Helle Pfeifengras-Grasbüscheleule: Totgesagte leben länger

Helle Pfeifengras-Grasbüscheleule: Totgesagte leben länger
In einem Eichenwald in Unterfranken wurde ein Nachtfalter entdeckt, der als ausgestorben galt.

Da staunte Schmetterlingsexperte Hermann Hacker von der Ökologischen Station der Julius-Maximilians-Universität Würzburg (JMU) nicht schlecht: Unter den Insekten, die Doktorandin Sophia Hochrein nachts in Eichenwäldern rund um Kitzingen im nordbayerischen Unterfranken eingefangen hatte, war eine Kostbarkeit: ein Nachtfalter, der in Mitteleuropa seit Jahrzehnten als ausgestorben gilt und der auch woanders auf der Welt kaum verbreitet ist. Der deutsche Name des Falters ist selbst unter Fachleuten so gut wie unbekannt: Er lautet Helle Pfeifengras-Grasbüscheleule (Pabulatrix pabulatricula).

Pfeifengrasfresser

Diese Art gehört zu den großen Raritäten der einheimischen Nachtfalterfauna, erklärt Hermann Hacker. Sie lebt in lichten, alten Eichenwäldern mit größeren Beständen an Immergrün, ihre Raupen fressen ausschließlich Pfeifengras. Daher hat der Falter auch seinen Namen.

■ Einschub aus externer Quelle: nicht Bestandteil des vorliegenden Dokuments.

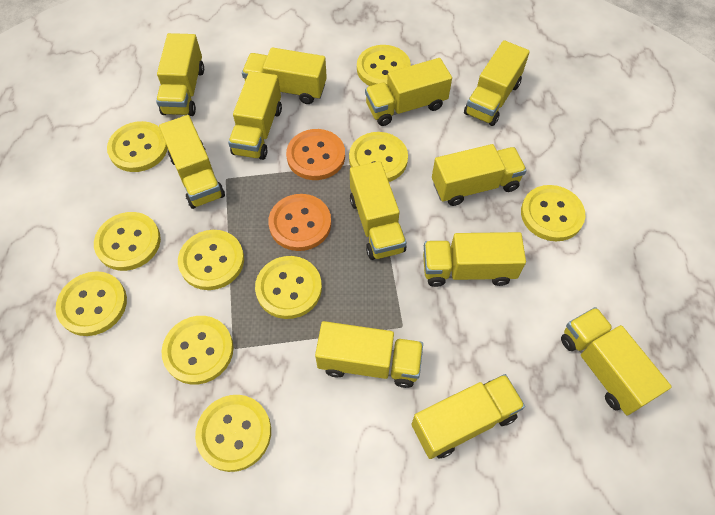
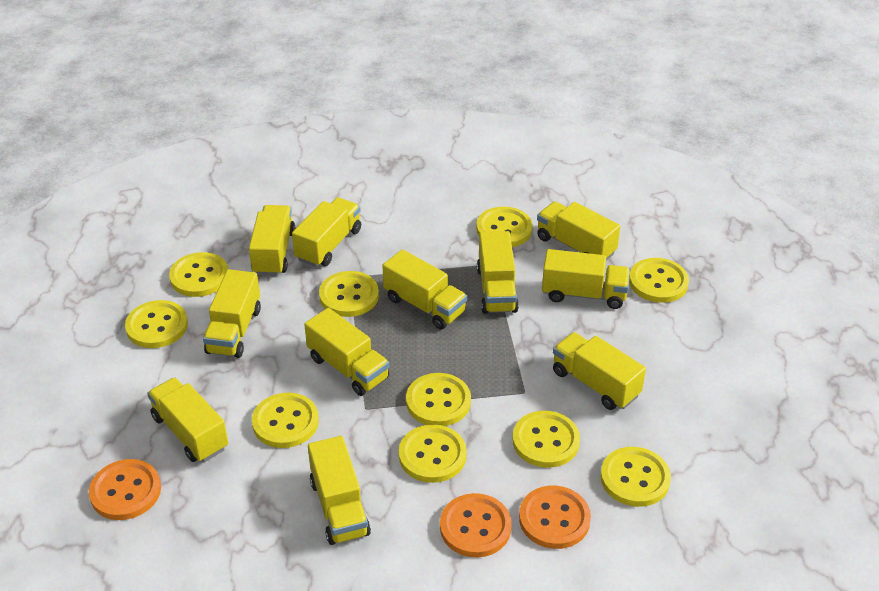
orange button: [268,194,331,251] [286,129,345,180] = 2 -> [89,459,161,520] [440,493,512,558] [519,485,591,549] = 3
yellow truck: [156,33,204,116] [159,115,225,209] [228,71,282,160] [242,47,327,104] [315,321,423,388] [350,161,406,260] [365,58,452,126] [411,374,525,459] [423,232,526,287] [432,144,527,206] [464,40,530,126] [561,307,672,415] = 12 -> [147,378,228,462] [203,269,261,358] [249,205,295,276] [292,197,361,267] [304,308,389,396] [308,436,371,545] [382,249,467,329] [477,231,519,314] [537,201,620,260] [542,249,630,309] [553,332,646,410] = 11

Pabulatrix gehört dem JMU-Zoologen zufolge zu einer ganzen Anzahl bemerkenswerter Arten, die schon vor 100 bis 150 Jahren aus den mitteleuropäischen Wäldern verschwanden, obwohl ihre natürlichen Lebensräume nach wie vor – scheinbar unverändert – vorhanden sind. Gerade für die Erhaltung und Förderung von Arten, die sehr empfindlich auf Lebensraumveränderungen reagieren, sei eine umsichtige Waldpflege und Waldbewirtschaftung wichtig.

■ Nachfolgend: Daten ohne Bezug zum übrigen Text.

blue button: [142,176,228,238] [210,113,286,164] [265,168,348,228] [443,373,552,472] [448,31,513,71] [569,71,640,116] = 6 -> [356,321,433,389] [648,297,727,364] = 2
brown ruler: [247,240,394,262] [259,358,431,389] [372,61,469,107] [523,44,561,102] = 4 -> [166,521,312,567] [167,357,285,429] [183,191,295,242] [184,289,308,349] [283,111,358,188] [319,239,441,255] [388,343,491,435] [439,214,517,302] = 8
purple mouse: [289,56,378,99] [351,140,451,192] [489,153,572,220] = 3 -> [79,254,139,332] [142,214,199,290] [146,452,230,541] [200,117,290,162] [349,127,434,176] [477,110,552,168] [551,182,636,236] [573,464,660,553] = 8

Der erste überraschende Fund eines Pabulatrix-Exemplars datiert in den Juli 2019. Zwischenzeitlich aber haben die Fachleute der JMU bei gezielten Suchaktionen im Sommer 2020 gleich mehrere Exemplare des seltenen Falters nachgewiesen.

Wiedersehen bei Wiesentheid

Wie und warum sich P. pabulatricula ausgerechnet in einem Waldstück bei Wiesentheid halten konnte, muss noch erforscht werden. Bekannt ist aber, dass Arten über Jahrzehnte unter der Nachweisschwelle überleben können und dann unerwartet wiederauftauchen. Das sei, so Hacker, eine absolute Ausnahme, denn jede Art brauche eine Fläche mit einer bestimmten Mindestgröße, die wiederum eine Mindestgröße der Population garantieren kann. Wird diese Mindestfläche unterschritten, können die Arten durch ungünstige Ereignisse wie Trockenheit oder hohe Temperaturen schnell verschwinden.